Alguns acontecimentos marcantes…

1969

… do ano 1969. Tenho uma memória razoavelmente boa e quero relembrar alguns acontecimentos que foram marcantes, na minha existência atual, no ano de 1969. Em 22 de fevereiro mudei-me para Mandaguaçu, vindo do interior de São Paulo, onde deixei pais e irmãos, para morar como meus avós, estudar e trabalhar.

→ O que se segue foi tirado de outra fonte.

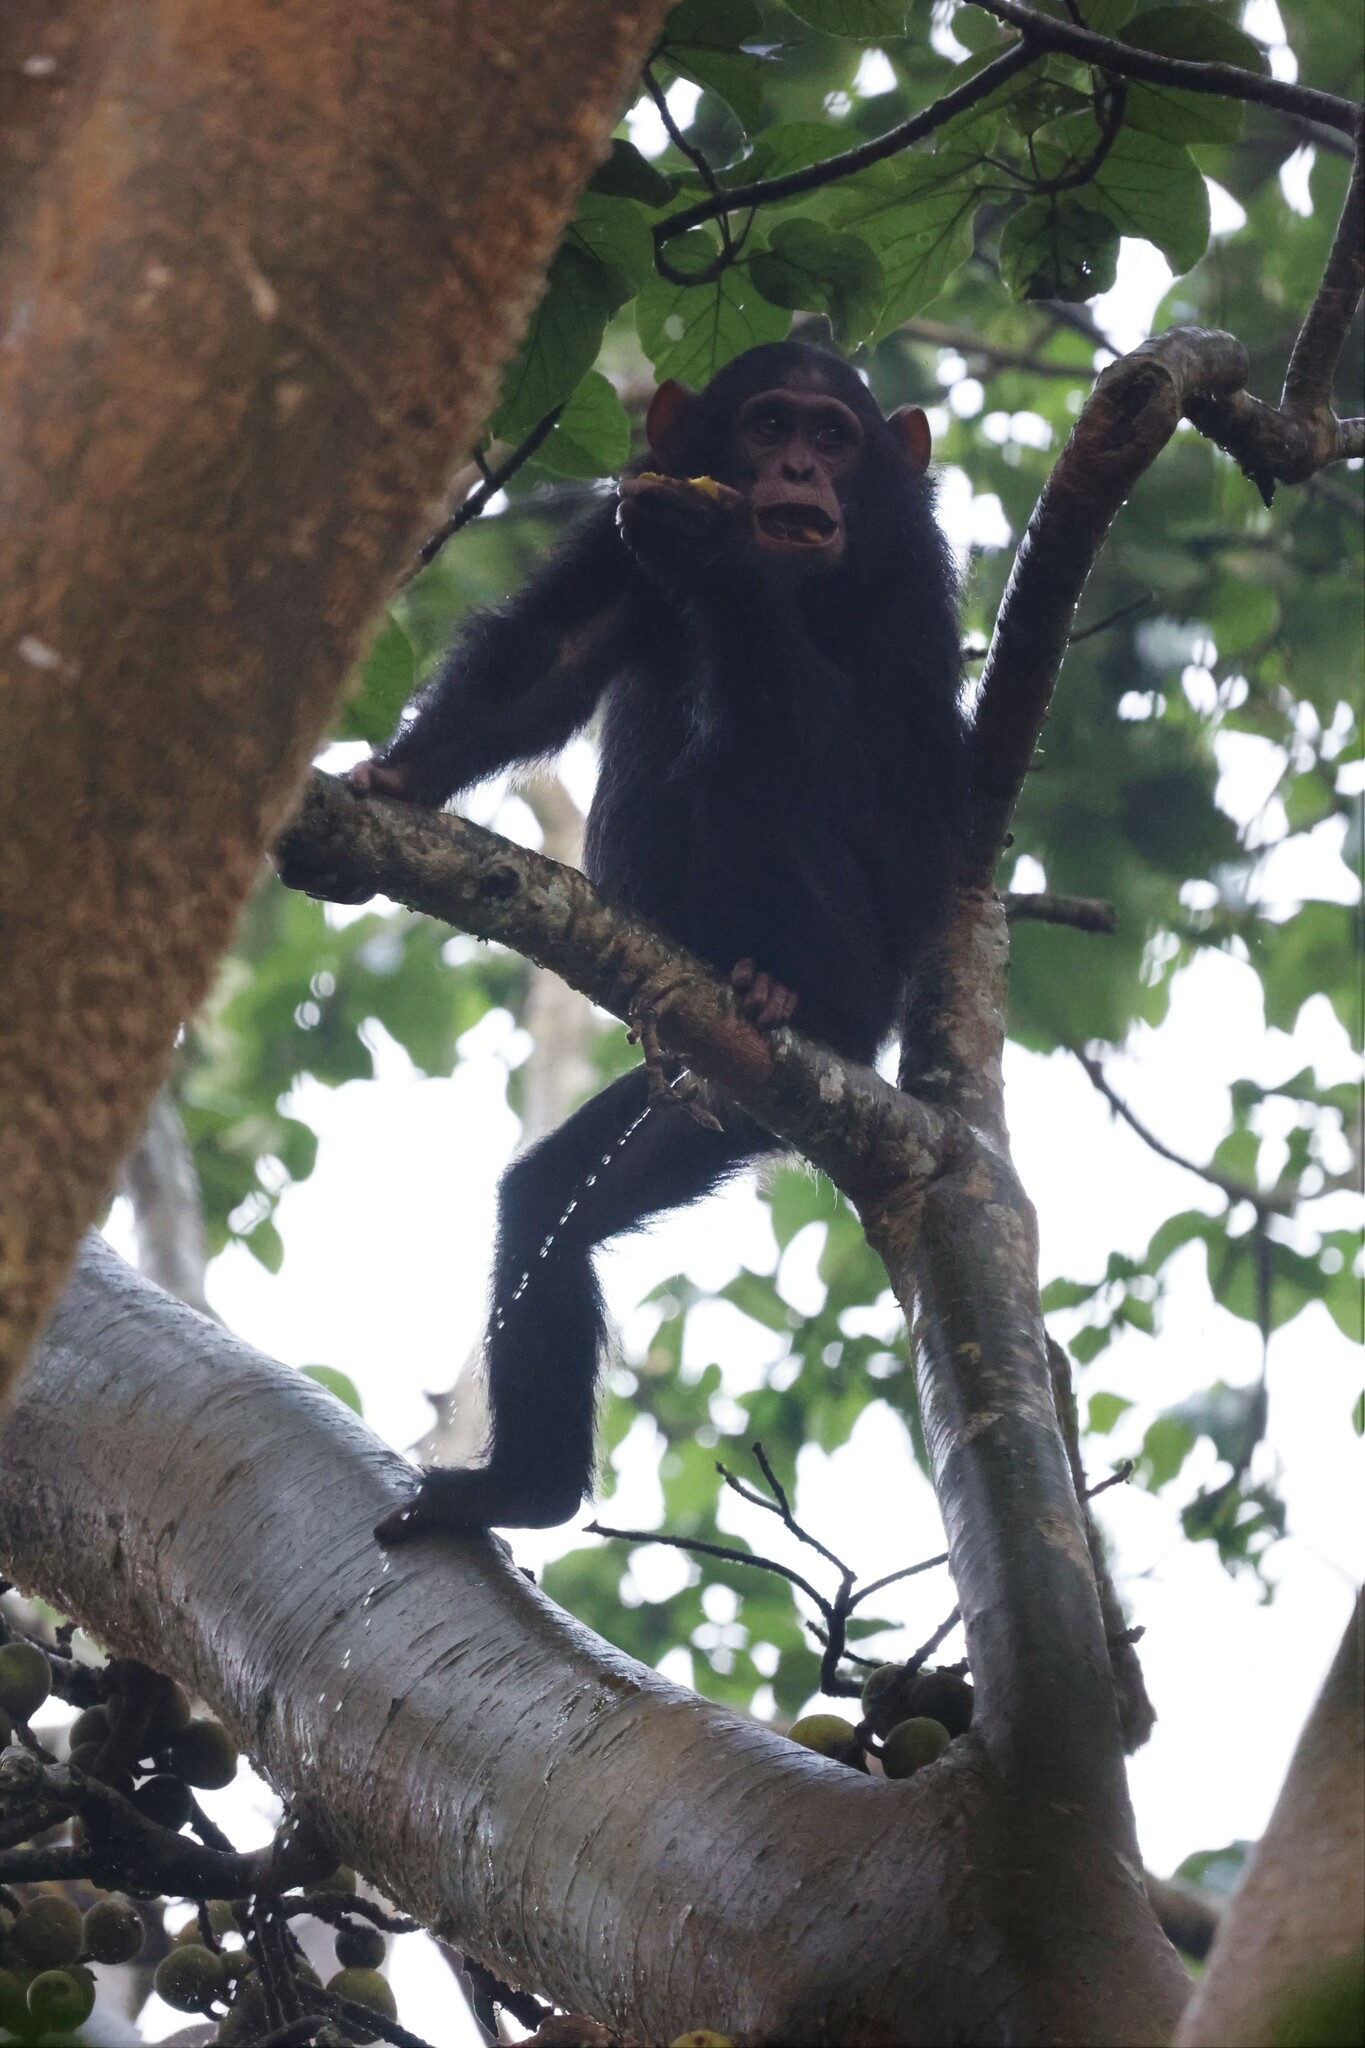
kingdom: Animalia
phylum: Chordata
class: Mammalia
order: Primates
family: Hominidae
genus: Pan
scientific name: Pan troglodytes
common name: Chimpanzee
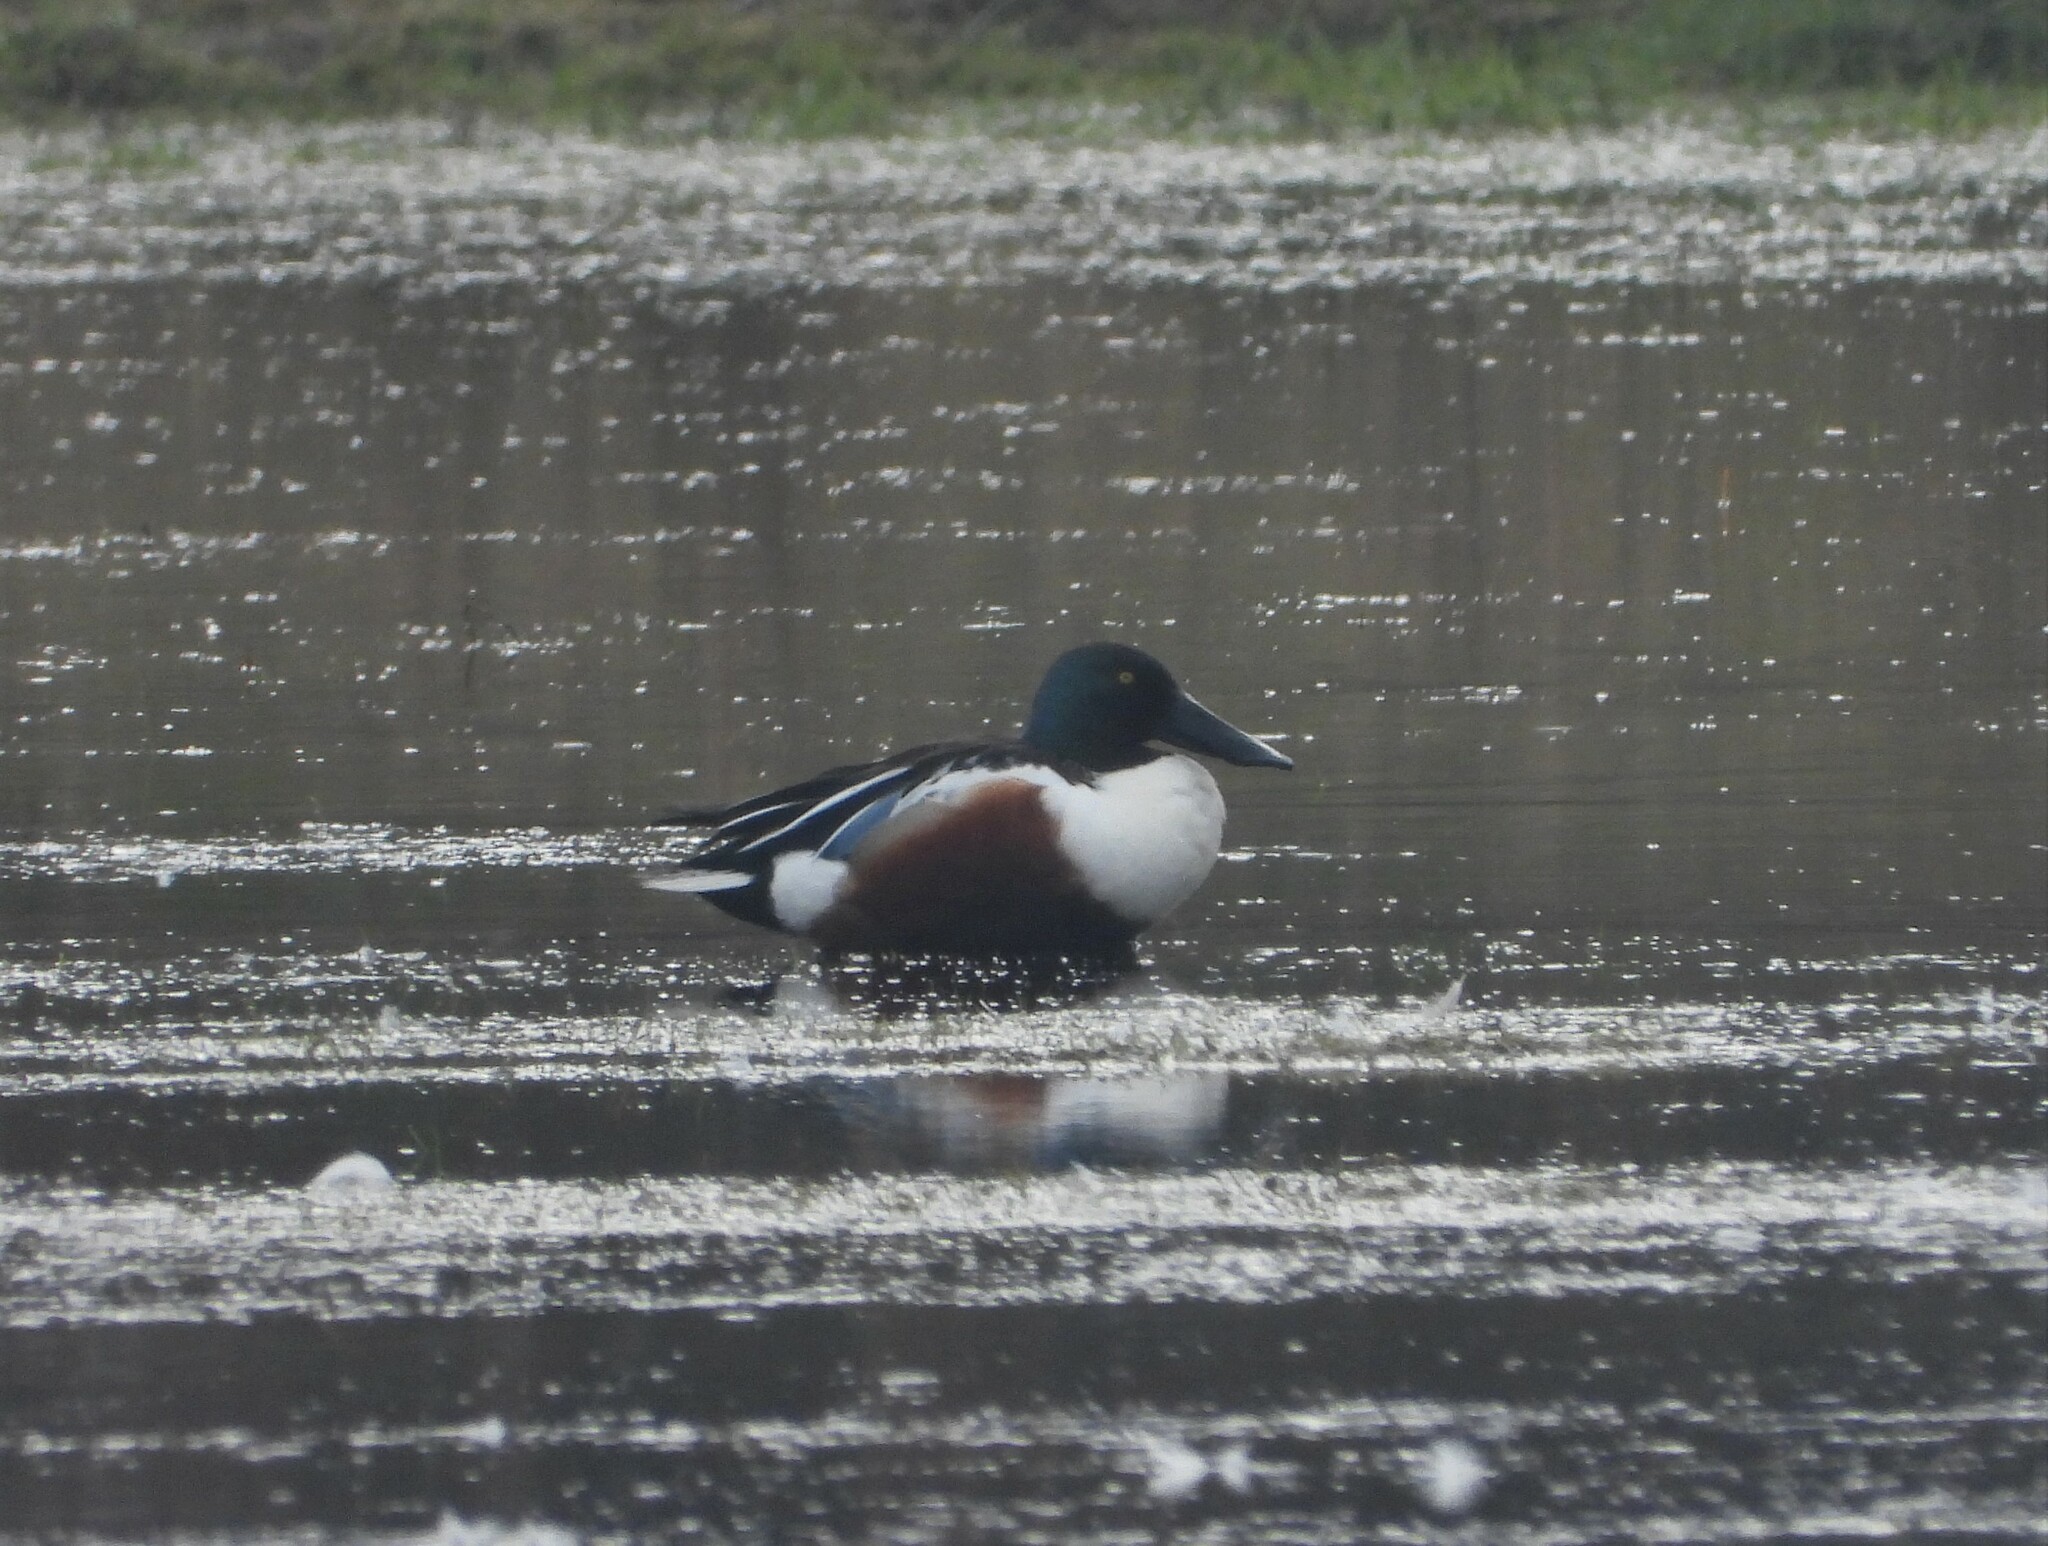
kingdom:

Naquele ano no homem pisou pela primeira vez o solo da lua, num acontecimento transmitido pela TV e que até hoje gera controvérsias, pois há quem não acredite. Pelé marcou o milésimo gol na carreira e chorando disse que era preciso cuidar das crianças para que o Brasil tivesse futuro. No futebol, ainda, o goleiro Leão estreou pelo Palmeiras. Trabalhando do Cartório de Iguatemi, vim com meu tio Valdeci colher assinatura do bispo dom Jaime, em uma escritura outorgada pela Mitra Diocesana e não esqueço que, vendo-o beijar a mão de dom Jaime, repeti o gesto e só depois soube que era costume, sinal de respeito, ao cumprimentar, beijar a mão da maior autoridade católica na cidade.
Mas quero falar de um acontecimento do qual não lembro da época, mas que soube recentemente. Em 2 de setembro de 1969, nasceu (reencarnou) em Maringá, Ulisses Maia, que 47 anos depois, numa disputa tão difícil como a guerra de troia, seria eleito prefeito da cidade que adotei como minha terra. Ao parabenizá-lo em nome de todos os leitores que gostariam de fazer o mesmo, desejamo-lhe; saúde, paz, harmonia, equilíbrio e sobretudo sintonia com o Plano Espiritual Superior, para que tenha discernimento para bem conduzir os destinos de nossa cidade. Capacidade, sabemos, não lhe falta. No que depender de nossa ajuda, terá pleno sucesso, não temos a menos dúvida.
Akino Maringá, colaborador

Angelo Rigon


9 pitacos em “Alguns acontecimentos marcantes…

  1. Akino, também me lembro que em 1969 estávamos sob o manto negro do AI 5.
    Decretado em dezembro de 1968 o país estava dominado pelo autoritarismo.
    Qualquer um que se julgassem autoridade, passava a falar grosso citando artigos do Ato Institucional e quem ouvia, acatava logo suas ordens, pois já havia a suspeita que era um “delator da ditadura”.
    Sabia-se “a boca pequena” que alguns estudantes e pessoas simpatizantes do comunismo estavam presos. Sem mandado e sem ordem judicial o cabra simplesmente era preso. A família ficava sem saber aonde o pai, o filho, o parente, os amigos, etc estavam. Era muito triste a gente desconfiar de todos.
    Akino, estou fazendo esses comentários, porque veio à minha memória, uma glória do avanço da tecnologia, enviando o homem à lua, mas por outro lado vivíamos sob o manto do medo. E o pior é que alguns analfabetos políticos, néscios, etc, vem à rua conclamar a volta do autoritarismo.
    E quando se fala em ditadura, fico com medo pois uma belíssima frase foi dita época: O PERIGO DA DITADURA NÃO É A FIGURA DO DITADOR, MAS AS AÇÕES DOS INSPETORES DE QUARTEIRÕES.